The people who are faring worst out of the Chancellor's budget are women in low-paid, part-time work because they are going to miss out on any tax cuts because they earn too little to profit from the rise in personal allowances, and they're suffering reductions in real income as a result of the benefits freeze. So, they are actually going to be worse off, regardless of all the hype about how austerity is now over. It's completely not over for part-time workers, most of whom are women. Over three and a half million women earn less than £15,000 a year. They are one third of the workforce. At the same time, the top 10 per cent of households are going to increase their income by £1 billion more than for the bottom 10 per cent. This is absolutely shocking: this is how we are absolutely widening the overall earnings gap between the richest and the poorest, and as Helen Mary said, this is in the fifth largest economy in the world.

We have to understand that raising the tax-free threshold always disproportionately benefits people on middle and higher incomes. It does not benefit the low-paid. There have to be other mechanisms provided to ensure that work does pay, because everybody who goes to work, does a hard day's graft, is entitled to get enough to pay for the essentials of life and provide for their families. That is clearly not happening at the moment. Instead, the nearly £17 billion in forgone tax revenue from this deliberate policy could and should have been ploughed into the benefits system and public services, which poor people disproportionately rely on. So, they could reverse the benefits freeze, and even some Tory MPs—even senior former Ministers—are arguing that we should be ending the benefits freeze.
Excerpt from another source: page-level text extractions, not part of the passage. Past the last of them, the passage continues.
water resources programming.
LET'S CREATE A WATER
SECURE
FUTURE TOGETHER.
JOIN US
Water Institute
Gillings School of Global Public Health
But I just want to talk about the way in which, since 2010, we have really disregarded all our obligations towards children, because the attack on children has been relentless since the new Government took over. First of all, in the way that it's undermined child benefit, which is the most essential part of, on behalf of society, helping those who have children to ensure that they have enough money to raise them. By using the consumer price index rather than the retail price index, they guaranteed that benefits would not keep up with prices, and then there was a freeze in child benefit for the first three years of the Tory Government, and then this shift has had a massive impact upon the amount of money made available for children.

In 2010, child benefit was £20.30 for a family's first child and £13.40 for subsequent children. If the policies of the previous Government had been kept in place, child benefit today would now be at least £24.30 for the first child and £16.05 for other children. That is a massive reduction in children's money, and it's really quite devastating, the impact that it's had. And what it's meant is that over 100,000 children are going to be destitute this Christmas as a result of delay just in one thing: delay in universal credit payment. So, people, for example, on Anglesey, who are going to be started on universal credit, they're not going to get anything until the new year. So, they will be having a Scrooge-like Christmas with no presents, and goodness knows how they are going to survive. Meanwhile, we have the chief executive of Bet365 earning £265,000 a day. I mean, we clearly have a society that has completely lost touch with the values that it's supposed to have. I've run out of time to say what we should be doing about this, but we have to ensure that all our children are fed, at the most basic level.